Mon Feb 13 06:42:00 CET 2012

Paul Moore writes:

 > > But you obviously do know the convention -- use UTF-8.
 > 
 > No. I know that a lot of Unix people advocate UTF-8, and I gather it's
 > rapidly becoming standard in the Unix world. But I work on Windows,
 > and UTF-8 is not the standard there. I have no idea if UTF-8 is
 > accepted cross-platform,

It is.  All of Microsoft's programs (and I suppose most third-party
software, too) that I know of will happily import UTF-8-encoded text,
and produce it as well.  Most Microsoft-specific file formats (eg,
Word) use UTF-16 internally, but they can't be read by most
text-oriented programs, so in practice they're app/octet-strm.

The problem is the one you point out: files you receive from third
parties are still fairly likely to be in a non-Unicode encoding.

 > Fair comment. My point here is that I *am* dealing with "legacy" data
 > in your sense. And I do so on a day to day basis. UTF-8 is very, very
 > rare in my world (Windows). Latin-1 (or something close) is common.
 > 
 > There is no cross-platform standard yet. And probably won't be until
 > Windows moves to UTF-8 as the standard encoding. Which ain't happening
 > soon.

True.  But for personal use, and for communicating with people you
have some influence over, you can use/recommend UTF-8 safely as far I
know.  I occasionally get asked by Japanese people why files I send in
UTF-8 are broken; it invariably turns out that they sent me a file in
Shift JIS that contained a non-JIS (!) character and my software
translated it to REPLACEMENT CHARACTER before sending as UTF-8.

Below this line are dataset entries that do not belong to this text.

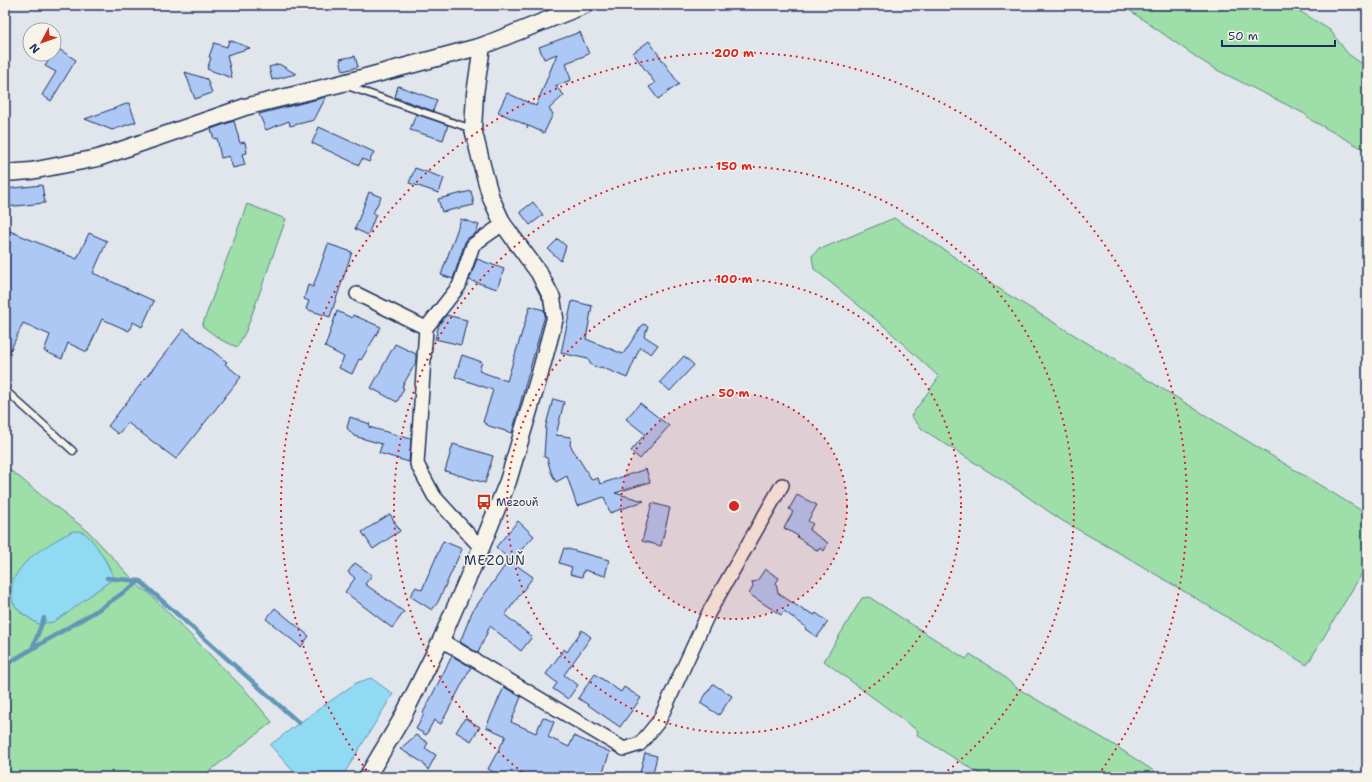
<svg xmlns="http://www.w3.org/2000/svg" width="1372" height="782" viewBox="0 0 1372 782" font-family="'Shantell Sans',sans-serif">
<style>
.green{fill:#9edea8;stroke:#5c8683;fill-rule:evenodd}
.water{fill:#91daf3;stroke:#6296b7}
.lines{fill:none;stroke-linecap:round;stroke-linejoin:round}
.stream{stroke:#6296b7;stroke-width:4.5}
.building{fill:#adc8f5;stroke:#1b2f5e}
.service-casing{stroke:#1b2f5e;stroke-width:9}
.minor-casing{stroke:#1b2f5e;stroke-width:16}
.tertiary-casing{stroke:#1b2f5e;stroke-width:19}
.service{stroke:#f7f3e8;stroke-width:6}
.minor{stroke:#f7f3e8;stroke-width:13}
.tertiary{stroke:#f7f3e8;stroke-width:16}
.ring{fill:none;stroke:#d62828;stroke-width:2;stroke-dasharray:2 4}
.labels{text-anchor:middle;stroke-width:3;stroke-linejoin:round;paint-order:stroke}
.poi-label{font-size:11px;fill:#1b2f5e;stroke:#f7f3e8;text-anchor:start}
.quarter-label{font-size:13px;letter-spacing:1px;fill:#1b2f5e;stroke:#f7f3e8}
.centre{fill:#d62828;stroke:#f7f3e8;stroke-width:2}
.ring-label{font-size:12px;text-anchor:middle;font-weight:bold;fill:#d62828;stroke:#f7f3e8;stroke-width:3;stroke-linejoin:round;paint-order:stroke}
</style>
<rect width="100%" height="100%" fill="#e1e6ec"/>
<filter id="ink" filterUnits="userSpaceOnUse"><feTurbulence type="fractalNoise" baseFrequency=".025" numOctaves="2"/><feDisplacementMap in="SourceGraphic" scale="8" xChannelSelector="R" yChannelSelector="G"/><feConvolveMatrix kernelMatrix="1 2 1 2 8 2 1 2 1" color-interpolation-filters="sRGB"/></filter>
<g filter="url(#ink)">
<!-- green -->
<g class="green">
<polygon points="1122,5 1290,5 1330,30 1348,54 1367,67 1367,151 1311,120 1305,114 1215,69 1199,59"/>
<polygon points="247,204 286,219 246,331 237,347 221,340 202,326"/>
<polygon points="894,218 940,247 1004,292 1367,514 1367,565 1307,665 1130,559 1061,520 1022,493 922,429 911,416 939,377 885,327 814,269 812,256 820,247 821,249 823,248"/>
<path d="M5 467 18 476 43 497 88 531 141 588 148 592 246 691 272 722 202 777H5ZM73 531 89 537 107 563 114 578 92 594 38 624 20 612 23 566 52 543Z"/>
<polygon points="869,597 966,659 970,654 998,672 1017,688 1111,743 1163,777 985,777 917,735 918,731 824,661 862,598"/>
</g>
<!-- water -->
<g class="water">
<path d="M73 531C76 531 80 531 82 532 93 536 109 567 114 578L92 594 69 612 53 622 38 624C30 618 17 612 13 602 12 600 12 596 12 593 8 565 52 542 73 531Z"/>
<polygon points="371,678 393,694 342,777 298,777 270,745 299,723 356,683"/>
</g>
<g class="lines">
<!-- stream -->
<g class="stream">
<polyline points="107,578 140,581"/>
<polyline points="32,649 44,618"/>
<polyline points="5,665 101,608 140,581 299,723"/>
</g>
</g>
<!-- building -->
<g class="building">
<polygon points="580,32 589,54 566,63 571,80 555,86 564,95 549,109 553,114 544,133 529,126 527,128 528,126 498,112 507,93 536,106 557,54 544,59 539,47"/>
<polygon points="229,40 250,48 227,55 232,78 207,69 211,58 209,57 214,43 227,47"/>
<polygon points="649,41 679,84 658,99 649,87 655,83 633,53"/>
<polygon points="57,48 76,60 51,101 42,95 56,72 45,66 53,54 54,54"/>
<polygon points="355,56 358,67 343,71 340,59"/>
<polygon points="279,64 296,74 272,80 269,67"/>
<polygon points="185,72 207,79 212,93 195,99"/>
<polygon points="398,86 437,100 433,111 395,97"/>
<polygon points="326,97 314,120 290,126 289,121 266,130 259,114"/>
<polygon points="129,103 136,122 112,130 85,119"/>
<polygon points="416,114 448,125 443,140 410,130"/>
<polygon points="234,121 240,143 245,142 247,153 242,154 245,165 233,168 229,156 221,158 217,138 214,139 211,129"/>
<polygon points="319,127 374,152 369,162 362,159 359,165 312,143"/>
<polygon points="415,168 444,178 439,193 409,183"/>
<polygon points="42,185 45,203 5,207 5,189"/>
<polygon points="471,191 474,205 442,212 438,199"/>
<polygon points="369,192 381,197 373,213 376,214 368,235 355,229"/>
<polygon points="533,202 543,215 530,225 520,212"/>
<polygon points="461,219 479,225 476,233 468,238 465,242 453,279 441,275"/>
<polygon points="5,229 77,259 89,233 107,241 93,273 154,301 142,327 133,322 129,331 102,319 87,352 68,343 62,359 44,351 50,335 23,323 5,362"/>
<polygon points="558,239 566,246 561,261 548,249"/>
<polygon points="328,244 352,252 330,317 306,309 309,301 304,299 308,285 313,287"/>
<polygon points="477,259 504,269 497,289 469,280"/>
<polygon points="572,301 592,306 586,339 623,354 643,324 648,326 644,336 658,345 651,354 640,347 627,378 601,367 599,368 591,365 588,359 561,353"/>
<polygon points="530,306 544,310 545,315 512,433 489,426 483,422 493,390 455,377 462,355 482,362 479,371 507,381"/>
<polygon points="337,311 352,318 353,315 381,327 361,360 359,359 352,374 339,368 344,357 325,347"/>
<polygon points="446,315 467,320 461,345 435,339 439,325"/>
<polygon points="184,329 227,362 225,364 241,377 176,459 128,423 118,434 108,426"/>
<polygon points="395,344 416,354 416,362 402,387 404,388 397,402 371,388"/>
<polygon points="684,356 694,365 670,391 660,382"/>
<polygon points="553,399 564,402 556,435 571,437 570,445 592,480 598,478 600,484 646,469 650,482 615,493 644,501 610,513 604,497 577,506 567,476 556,482 551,472 547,458 544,457 546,425"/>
<polygon points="640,403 669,426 640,459 631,451 645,434 626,419"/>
<polygon points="350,417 370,424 369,427 411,439 409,462 379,453 382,444 354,436 347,428"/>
<polygon points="453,444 493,456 485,483 445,471"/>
<polygon points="797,495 817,505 808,521 813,524 809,530 828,543 824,551 820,548 818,551 797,537 798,536 784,528 793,512 789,509"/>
<polygon points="652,503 670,508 661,546 642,541"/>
<polygon points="390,514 400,531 373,549 362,532"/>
<polygon points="518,521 534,536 511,561 496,547"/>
<polygon points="443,541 462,549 438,602 432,610 410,596 416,587 422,590"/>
<polygon points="564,548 609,560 605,576 584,570 582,577 570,574 572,567 559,563"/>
<polygon points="509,560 533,577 505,615 532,637 521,651 490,626 478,653 460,642 472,612"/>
<polygon points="355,563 372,575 365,584 404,612 392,628 345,592 355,578 348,572"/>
<polygon points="765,569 779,578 776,583 778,593 806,612 807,611 815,615 816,613 828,622 817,637 805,629 806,627 784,611 781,615 749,594 753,587 752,582 757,581"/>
<polygon points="275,608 309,636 301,647 266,619"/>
<polygon points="582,630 591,637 564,675 578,685 568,699 553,689 557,683 546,674 564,649 567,652"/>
<polygon points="452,656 471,667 441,724 434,720 426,735 416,729 424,714 423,713"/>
<polygon points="595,674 621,692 624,687 641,698 620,727 578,698"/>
<polygon points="713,684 732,696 719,715 700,703"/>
<polygon points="504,687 521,697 511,722 536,733 543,717 554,722 548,737 569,747 574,736 610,752 601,777 502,777 488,769 506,736 486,727"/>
<polygon points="465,718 480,727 471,741 456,732"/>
<polygon points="416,735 428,743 425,748 436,755 428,770 422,762 400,749"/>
<polygon points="645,753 657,756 652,777 639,777"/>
</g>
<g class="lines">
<defs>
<g id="service">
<polyline points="347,86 472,129"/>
<polyline points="5,390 73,451"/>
</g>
<g id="minor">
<polyline points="357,294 426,328"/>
<polyline points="481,548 434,496 417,464 426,328 459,286 473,245 503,224"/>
<polyline points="441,640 624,749 640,744 659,721 709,612 782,485"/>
</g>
<g id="tertiary">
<polyline points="5,173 31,171 98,158 245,107 339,84 482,46 585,5"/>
<polyline points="367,777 401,720 441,640 481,548 508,481 539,377 555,318 552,298 539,273 503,224 491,198 483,169 473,129 475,94 482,46"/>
</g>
</defs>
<!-- service casing -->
<use href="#service" class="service-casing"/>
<!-- minor casing -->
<use href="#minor" class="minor-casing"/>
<!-- tertiary casing -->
<use href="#tertiary" class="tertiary-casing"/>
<!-- service -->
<use href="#service" class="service"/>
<!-- minor -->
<use href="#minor" class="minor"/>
<!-- tertiary -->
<use href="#tertiary" class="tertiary"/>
</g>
</g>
<!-- distance rings -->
<circle cx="734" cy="506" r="113" fill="#d62828" fill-opacity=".12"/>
<g class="ring">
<circle cx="734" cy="506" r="113"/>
<circle cx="734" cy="506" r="227"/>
<path d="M527 776A340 340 0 1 1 941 776"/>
<path d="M370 775A453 453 0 1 1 1098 775"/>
</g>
<!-- icons -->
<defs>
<symbol id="bus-bare" viewBox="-9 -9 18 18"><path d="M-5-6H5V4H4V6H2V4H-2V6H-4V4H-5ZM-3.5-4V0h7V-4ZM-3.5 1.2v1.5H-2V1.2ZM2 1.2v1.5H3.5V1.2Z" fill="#c8321e" stroke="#f7f3e8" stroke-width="2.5" paint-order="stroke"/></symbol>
</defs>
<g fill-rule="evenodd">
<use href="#bus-bare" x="473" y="491" width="22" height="22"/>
</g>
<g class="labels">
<!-- poi labels -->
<g class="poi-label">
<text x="496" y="506">Mezouň</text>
</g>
<!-- quarter labels -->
<g class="quarter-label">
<text x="495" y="565">MEZOUŇ</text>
</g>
</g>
<circle cx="734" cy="506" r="6" class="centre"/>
<g class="ring-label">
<text x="734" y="57">200 m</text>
<text x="734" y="170">150 m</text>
<text x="734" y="283">100 m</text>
<text x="734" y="397">50 m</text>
</g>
<!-- margin -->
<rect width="1372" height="782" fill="none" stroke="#f7f3e8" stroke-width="20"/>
<rect x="10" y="10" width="1352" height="762" fill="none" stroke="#1b2f5e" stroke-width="1.5" filter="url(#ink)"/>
<!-- north arrow -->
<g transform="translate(42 42) rotate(229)"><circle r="19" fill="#f7f3e8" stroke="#9fa5b1"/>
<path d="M0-3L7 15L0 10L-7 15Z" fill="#c8321e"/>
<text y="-6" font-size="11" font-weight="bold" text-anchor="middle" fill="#1b2f5e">N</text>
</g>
<!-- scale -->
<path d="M1222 40v6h113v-6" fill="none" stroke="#1b2f5e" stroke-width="2"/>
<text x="1228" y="40" font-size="12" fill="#1b2f5e" stroke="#f7f3e8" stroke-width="3" paint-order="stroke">50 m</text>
</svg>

 > I think people are much more aware of the issues, but cross-platform
 > handling remains a hard problem. I don't wish to make assumptions, but
 > your insistence that UTF-8 is a viable solution suggests to me that
 > you don't know much about the handling of Unicode on Windows. I wish I
 > had that luxury...

I don't understand what you mean by that.  Windows doesn't make
handling any non-Unicode encodings easy, in my experience, except for
the local code page.  So, OK, if you're in a monolingual Windows
environment (eg, the typical Japanese office), everybody uses a common
legacy encoding for file exchange (including URLs and MIME filename=
:-(, in particular Shift JIS), and only that encoding works well (ie,
without the assistance of senior tech support personnel).  Handling
Unicode, though, isn't really an issue; all of Microsoft's programs
happily deal with UTF-8 and UTF-16 (in its several varieties).

 > And that's even without all this foreign UTF-8 I get from the Unix
 > guys :-) Apart from the blasted UTF-16, all of it's "ASCII most of
 > the time".

Indeed.  Do you really see UTF-16 in files that you process with
Python?